PARIS, 4 novembre (Reuters) - La ministre de l'Economie Christine Lagarde a souhaité mercredi que le grand emprunt public qui doit être lancé prochainement préserve les capacités du pays d'emprunter au quotidien sur les marchés financiers.

Elle prend ainsi position dans ce débat vif au sein de la majorité, qui oppose d'une part le conseiller de l'Elysée Henri Guaino et une partie des députés, souhaitant aller jusqu'à 100 milliards d'euros d'emprunt, et de l'autre côté le ministre du Budget Eric Woerth qui souhaite un montant plus modeste.

"Si on fait quelque chose de trop gros, parce qu'on a envie de faire gros, alors on risque de dégrader la signature de la France et pour un pays qui a besoin de s'endetter, parce que c'est notre quotidien, ce n'est pas supportable", a dit Christine Lagarde sur LCI.

"Henri Guaino est plein d'idées, plein de richesse intellectuelle, c'est très bien qu'on ait cette qualité-là. Maintenant, je crois qu'il ne faut pas poser les questions en termes polémiques comme il le fait en disant 'il nous faut 100, il faut plus de 50'", a-t-elle dit.

Christine Lagarde estime que la question importante de l'emprunt est de savoir si la dépense qu'il va permettre sera efficace. "Il ne faut pas que ça se retrouve dans les sables de la gestion budgétaire opérationnelle au quotidien", a-t-elle dit.

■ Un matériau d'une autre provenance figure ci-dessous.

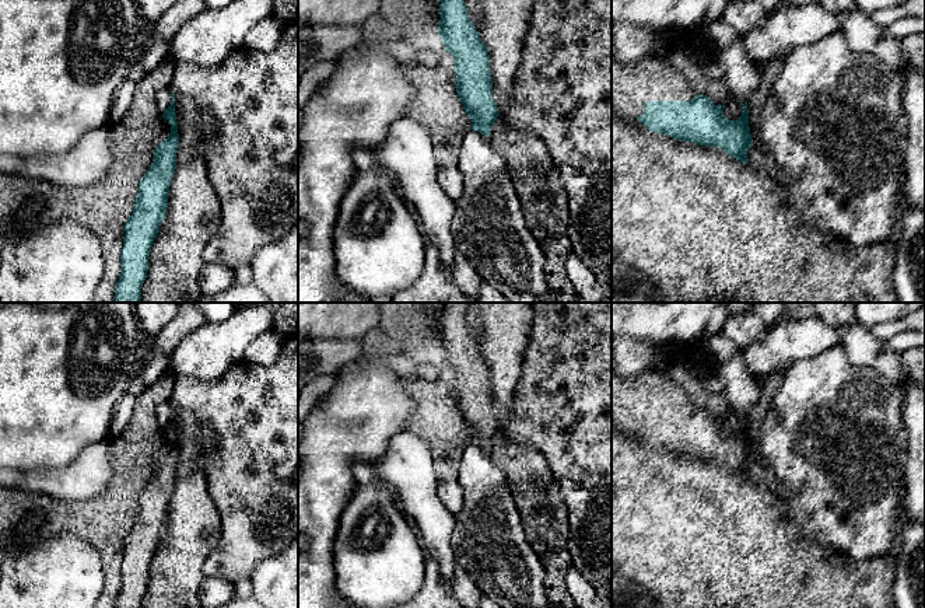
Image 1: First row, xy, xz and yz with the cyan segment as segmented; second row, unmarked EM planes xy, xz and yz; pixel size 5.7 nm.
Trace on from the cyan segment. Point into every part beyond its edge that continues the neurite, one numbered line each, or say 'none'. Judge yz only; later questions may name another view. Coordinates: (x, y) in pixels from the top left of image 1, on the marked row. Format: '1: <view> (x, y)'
1: yz (633, 84)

L'idée du "grand emprunt" vu par l'Elysée comme un moyen politique de relancer l'économie du pays et la confiance inquiète une frange de la majorité, car une telle opération coûtera cher à l'Etat, contraint d'assurer une bonne rémunération pour en assurer le succès.

Les sceptiques soulignent que les déficits publics atteignent déjà des sommets et qu'il est possible d'emprunter à moindre coût sur les marchés financiers actuellement, comme l'Etat le fait tous les jours.